Y queda la “cosa” para muchos más importante y más urgente: la imprescindible reforma de la Constitución. Pero hay que saber que muchos dicen eso cuando lo que  quieren decir es que hay que encontrar acomodo para Cataluña. La famosa “conllevanza” orteguiana. Iniciar esa reforma sin un mínimo consenso de los constitucionalistas y con el rechazo frontal de los “indepes” es un riesgo altísimo pues es entrar en un camino del que no se sabe el final. Lo que mejor se sabe hoy es que hay muchos, cada vez más seguramente, que no quieren integrarse sean con las condiciones que sean. Están en otra galaxia. Lo hecho por el gobierno Rajoy en el asunto clave del tránsito del catalanismo-nacionalismo moderado al separatismo: nada, salvo mirar a otra parte. O lo que hicieron y siguen haciendo partidos estatales como el PSOE: Ceder y pactar lo que sea olvidando que cuando se pacta con los nacionalistas  (hoy ya, separatistas), son estos los que siempre ganan.
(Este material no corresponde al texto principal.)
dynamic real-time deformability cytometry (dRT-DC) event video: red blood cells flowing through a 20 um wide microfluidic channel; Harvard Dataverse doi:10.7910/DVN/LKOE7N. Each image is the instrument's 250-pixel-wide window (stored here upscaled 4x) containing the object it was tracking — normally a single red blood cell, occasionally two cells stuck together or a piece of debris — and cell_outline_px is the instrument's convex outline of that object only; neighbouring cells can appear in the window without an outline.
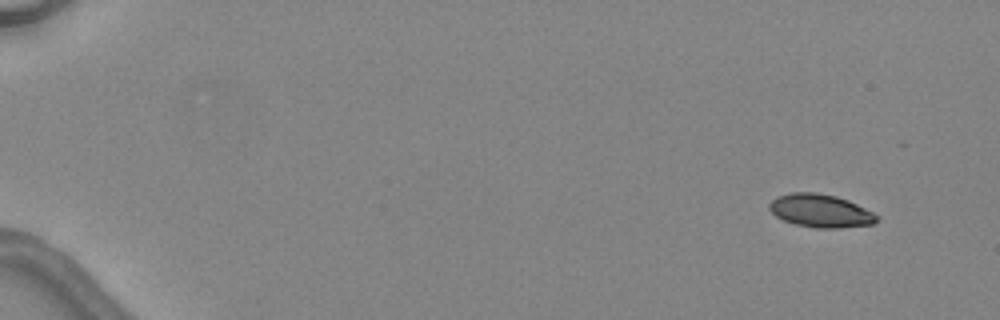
{"species": "common noctule bat (a hibernating species)", "species_latin": "Nyctalus noctula", "temperature_condition": "warm", "stored_images_in_passage": 6, "camera_frame_rate_fps": 3000, "um_per_image_px": 0.085, "animal": {"sex": "female", "body_mass_g": 24.6, "forearm_length_mm": 56.2}, "frame": {"image": 1, "passage_image": 1, "time_ms": 0.0, "image_size_px": [1000, 320], "cell_outline_px": [[880, 216], [872, 224], [840, 228], [812, 228], [796, 224], [784, 220], [776, 216], [768, 208], [768, 204], [776, 196], [792, 192], [816, 192], [836, 196], [848, 200]], "centroid_in_image_um": [69.72, 17.91], "position_along_channel_um": 15.3, "area_um2": 20.75}}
En suma, este de la reforma constitucional es el asunto más complejo y que más tiempo de maduración requiere. Entre la receta de la conllevanza y la frase atribuida al general Espartero de que “hay que bombardear Barcelona cada cincuenta años” hay, seguro, otras opciones. Hay que encontrarlas cuanto antes entre esas “cosas” a hacer. Es urgente.

Nota final optimista: ¡¡¡Feliz año 2018 a mis lectores!!!